ECLI:NL:GHAMS:2025:2261

Gerechtshof Amsterdam

Datum uitspraak
6 augustus 2025
Publicatiedatum
27 augustus 2025
Zaaknummer
23-001814-24
Instantie
Gerechtshof Amsterdam
Type
Uitspraak
Rechtsgebied
Strafrecht
Procedures
  • Hoger beroep
Vindplaatsen
  • Rechtspraak.nl
AI samenvatting door LexboostAutomatisch gegenereerd

Intrekking hoger beroep door verdachte na aanvang onderzoek en niet-ontvankelijkheid ex art. 416 lid 2 Sv

In deze zaak heeft de verdachte hoger beroep ingesteld tegen een vonnis van de politierechter in de rechtbank Amsterdam, uitgesproken op 8 augustus 2024. Het hoger beroep werd ingesteld onder parketnummer 23-001814-24. Tijdens de zitting op 6 augustus 2025 heeft de raadsman van de verdachte aangegeven dat de verdachte het hoger beroep niet wenst te handhaven. Het hof heeft vastgesteld dat het onderzoek ter terechtzitting in hoger beroep op 8 april 2025 is aangevangen, waardoor intrekking van het hoger beroep niet meer mogelijk is. De advocaat-generaal heeft verzocht om niet-ontvankelijkverklaring van de verdachte in het hoger beroep. Het hof heeft geconcludeerd dat er geen rechtens te respecteren belang is dat gediend is met nader onderzoek van de zaak. Daarom heeft het hof de verdachte niet-ontvankelijk verklaard in het ingestelde hoger beroep, op basis van artikel 416, tweede lid, van het Wetboek van Strafvordering. De beslissing is genomen door de meervoudige strafkamer van het gerechtshof Amsterdam, en het arrest is uitgesproken op de openbare terechtzitting van 6 augustus 2025.

Uitspraak

afdeling strafrecht
parketnummer: 23-001814-24
datum uitspraak: 6 augustus 2025
TEGENSPRAAK (artikel 279 Sv)
Arrest van het gerechtshof Amsterdam gewezen op het hoger beroep, ingesteld tegen het vonnis van de politierechter in de rechtbank Amsterdam van 8 augustus 2024 in de strafzaak onder parketnummer
13-195058-24 tegen
[verdachte],
geboren te [geboorteplaats] op [geboortedag] 2002,
[adres] .
De verdachte heeft hoger beroep ingesteld tegen voormeld vonnis.
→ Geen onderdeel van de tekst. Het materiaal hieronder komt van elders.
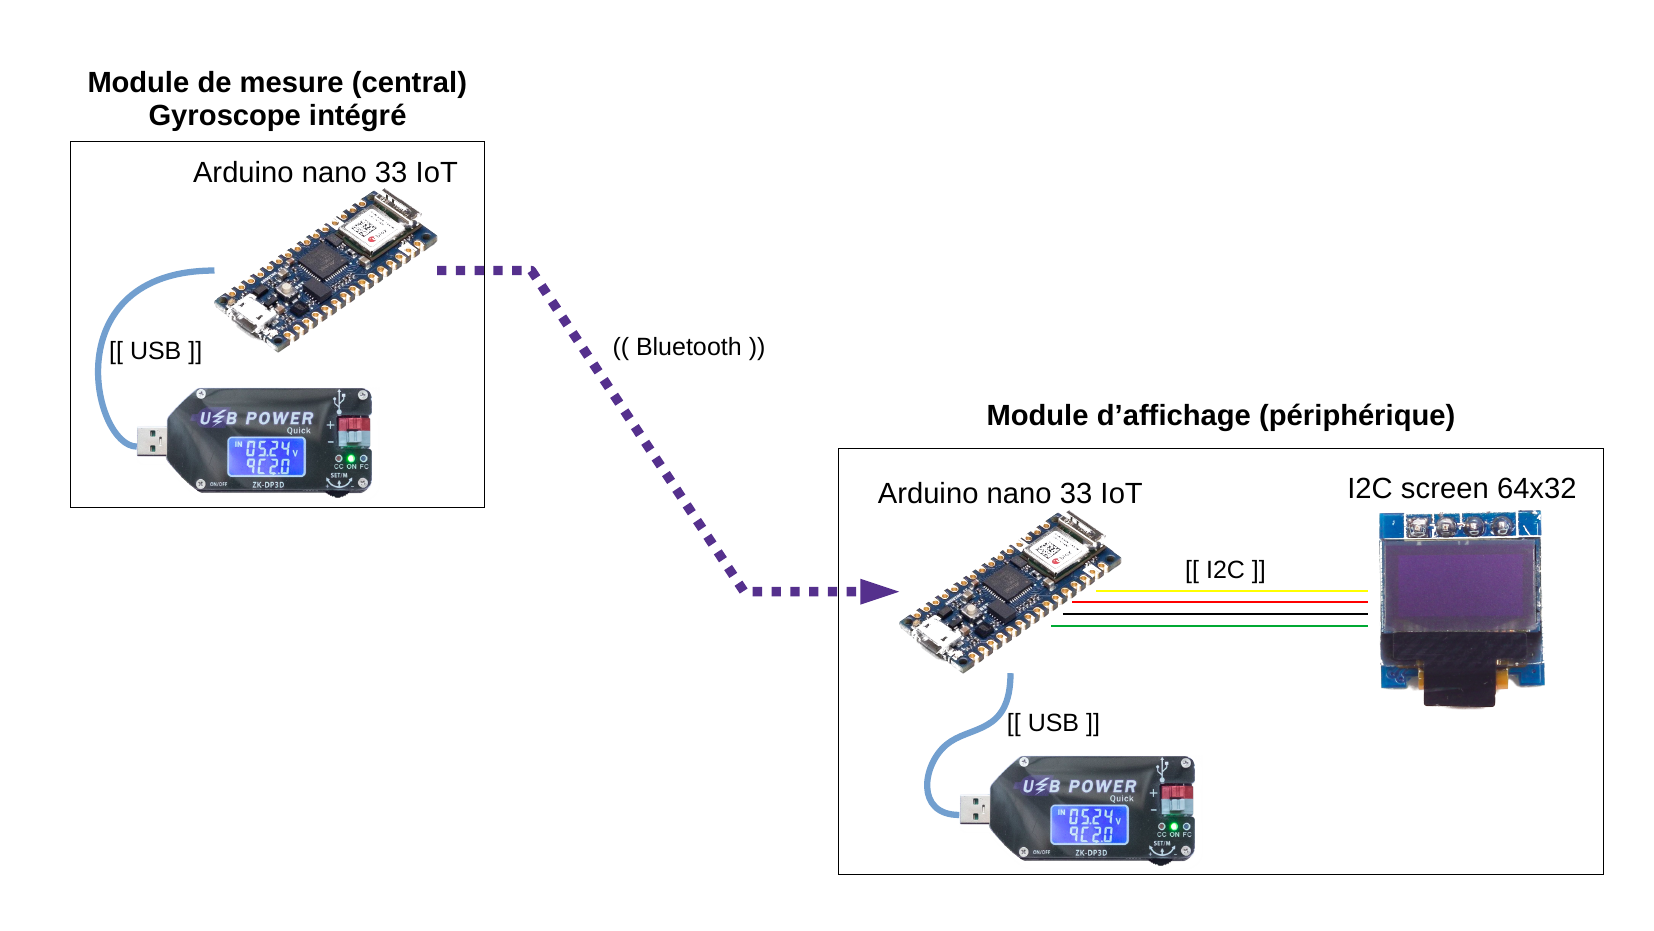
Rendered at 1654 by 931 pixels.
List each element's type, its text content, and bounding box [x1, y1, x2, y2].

picture [959, 755, 1203, 875]
text_box Module de mesure (central) Gyroscope intégré [70, 141, 485, 508]
text_box Module d’affichage (périphérique) [838, 448, 1604, 875]
text_box [[ I2C ]] [1170, 548, 1282, 592]
picture [899, 510, 1122, 674]
text_box [[ USB ]] [94, 329, 218, 373]
picture [214, 188, 438, 353]
text_box [[ USB ]] [992, 701, 1116, 745]
picture [1379, 510, 1545, 710]
picture [136, 387, 380, 506]
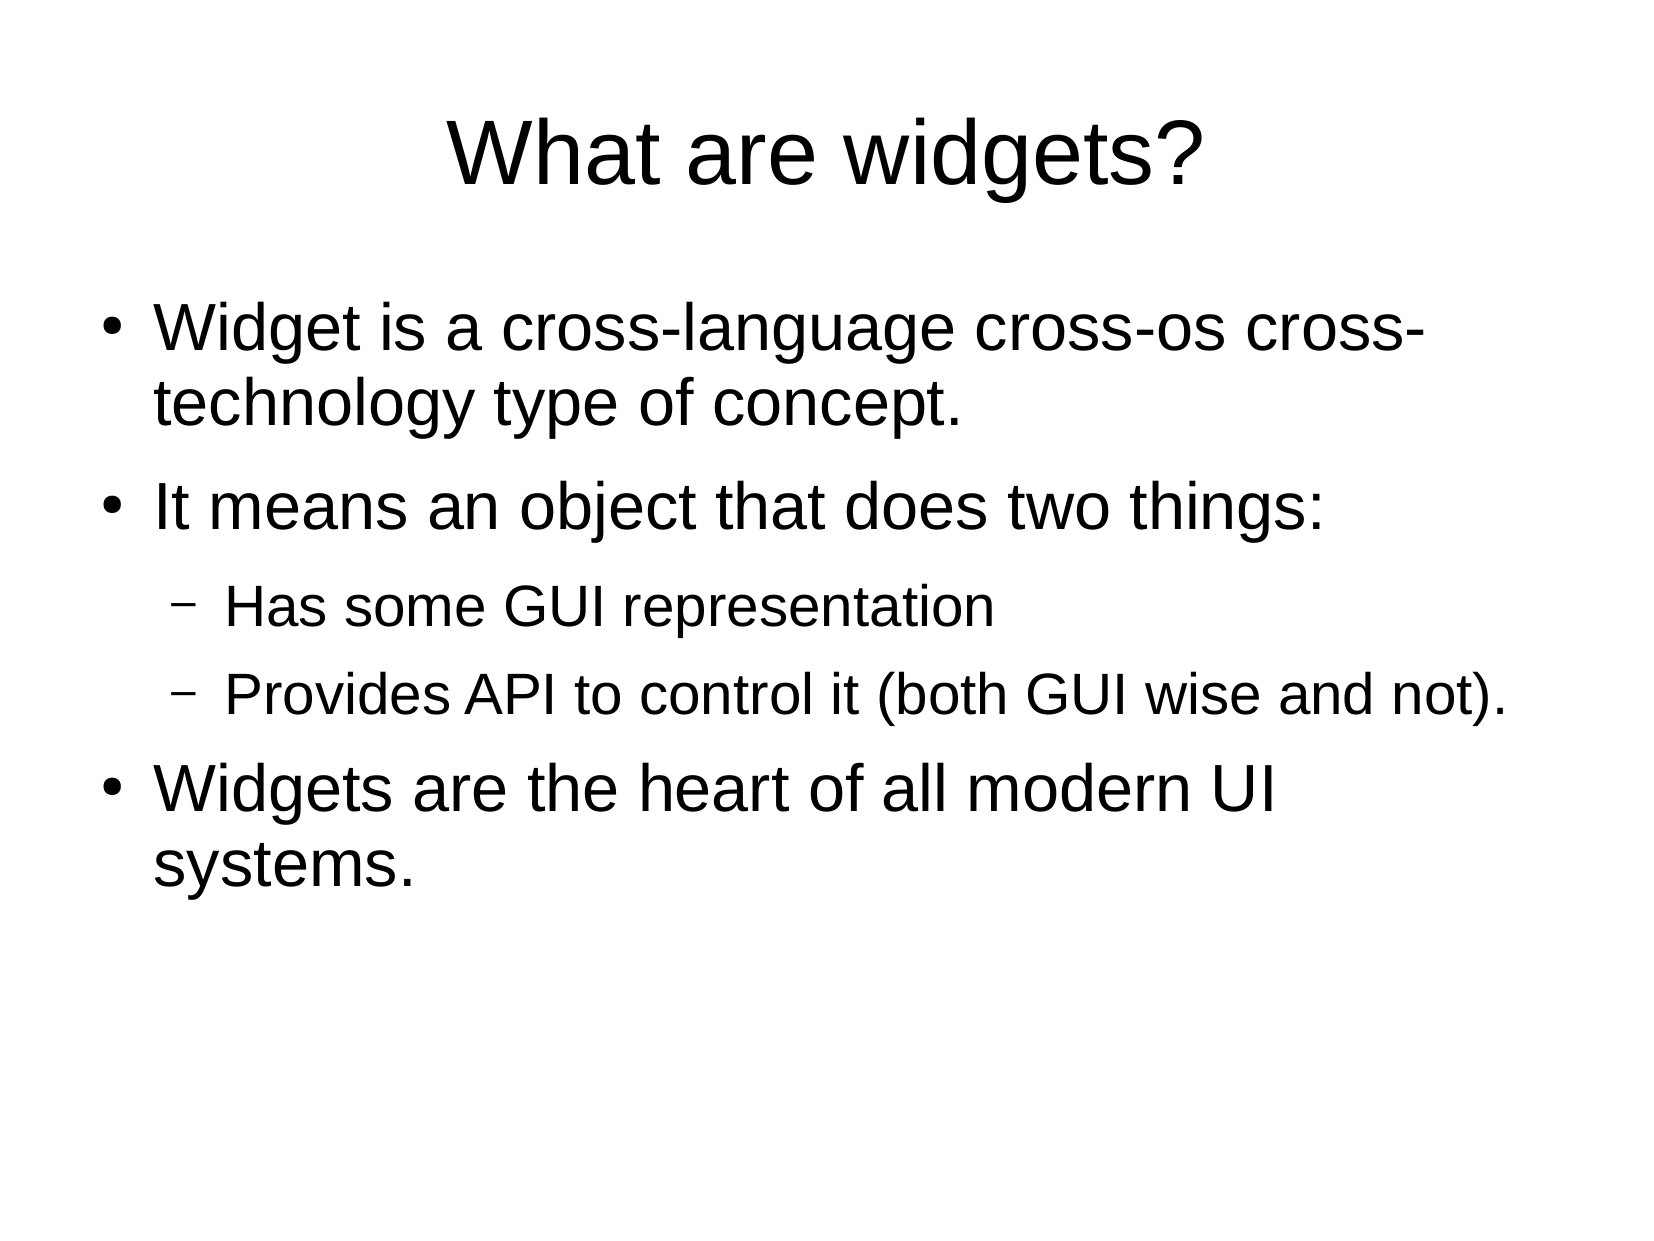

Onderzoek ter terechtzitting

Dit arrest is gewezen naar aanleiding van het onderzoek ter terechtzitting in hoger beroep van
6 augustus 2025.
Het hof heeft kennisgenomen van de vordering van de advocaat-generaal, strekkende tot
niet-ontvankelijkverklaring van de verdachte in het hoger beroep.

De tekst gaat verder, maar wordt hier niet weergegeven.